Her head swiveled to look at Colt, indicating she understood not only the command but who he was.
“I’ll be back in a few days. Stay. With. Colt. Be. Nice.”
I let her head go, and she immediately trotted over to the boy.
“Good girl.” Equal parts of relief and worry hit me right in the gut.
“It wouldn’t be a good idea to separate them,” I warned Ada.
“Will she bite?” she whispered.
“No. Not unless someone messes with him. If that happens, God help the person, because she’ll only release a bite at my command. You still sure you want to keep her?”
“Absolutely.” She wiped her hands across her crisp, spotless apron.
“Let’s go, Havoc!” Colt said, racing out the side door of the house, her Kong in his little hands. She trotted with him, tail wagging.
Ada tilted her head. “It’s funny…”
“What?”
“She looks like such a docile little thing. You’d never guess she’d be capable of ripping someone apart.”
“She’s like any other woman in that regard, ma’am.”
Five minutes later I was driving toward Ella and Maisie, finally able to do the one thing I’d been sent here to do: help.
Chapter Ten
Beckett
Letter #2
Chaos,
I’m so glad you wrote back! First off, happy birthday, even though I know you’re getting this weeks later. Looking at the dates on your envelopes, it’s taking about four or five days for mail to reach me, which is crazy fast. I remember when it used to take six weeks.
Second, how about this? Let’s always write in pen. Never erase, just say whatever’s honest and comes to mind. It’s not like we have a lot on the line, or need to put up a front.
It’s okay that you’re not good with people. In my experience, there are very few people worth making the effort for. I try to give everything I have to those closest to me, and keep that circle small. I’d rather be great for a few people than be mediocre for a bunch.
So let me ask you a question that won’t get censored out—by the way, it’s creepy to think that people read our letters, but I get it.
What’s the scariest choice you’ve ever made? Why did you make it? Any regrets?
Most people would think that I would say it’s having the twins, or raising them, but I’ve never been so sure about anything in my life as I am about my kids. It’s not even Jeff—my ex-husband. I was too starry-eyed to be scared when he proposed, and I can’t regret everything that happened, because of my kids. Besides, regret doesn’t really get us anywhere, does it? There’s no point rehashing things that have happened when we need to move forward.

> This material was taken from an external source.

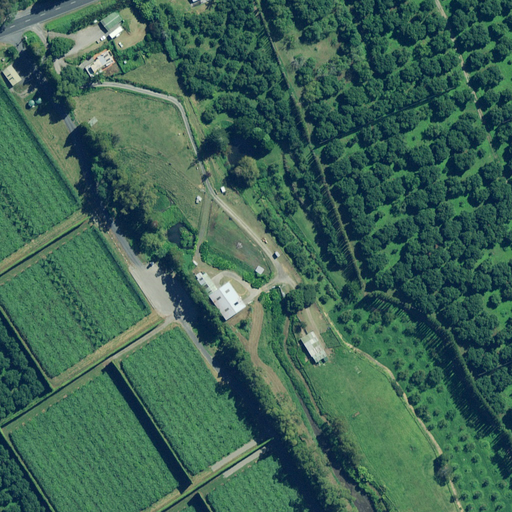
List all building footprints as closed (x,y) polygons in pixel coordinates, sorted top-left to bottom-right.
[(122,20),(116,11),(101,22),(108,31),(122,20)] [(116,62),(109,52),(85,68),(91,76),(107,65),(108,67),(116,62)] [(22,80),(11,66),(3,72),(14,86),(22,80)] [(98,121),(95,117),(88,123),(92,127),(98,121)] [(265,270),(259,266),(256,271),(262,275),(265,270)] [(247,307),(229,283),(209,297),(227,321),(247,307)] [(327,357),(313,333),(302,339),(316,363),(327,357)]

My scariest choice was actually made just last year. I mortgaged Solitude, which isn’t just a B&B, but a sprawling two-hundred-acre property. My grandma had kept it free and clear, and I wanted more than anything to keep that legacy, except we were run-down on every level. I couldn’t bring myself to sell off any more land, so I made the terrifying choice to mortgage the property and throw everything into improvements, hoping to launch us as a luxury retreat of sorts. I’ve got my fingers crossed that it will work. Between the capital I took out for improvements to the cabins and properties and the construction loans on the new cabins to start in the summer, I’m this crazy mix of hopeful and scared. Not going to lie, it’s kind of exhilarating. Nothing ventured, nothing gained, right?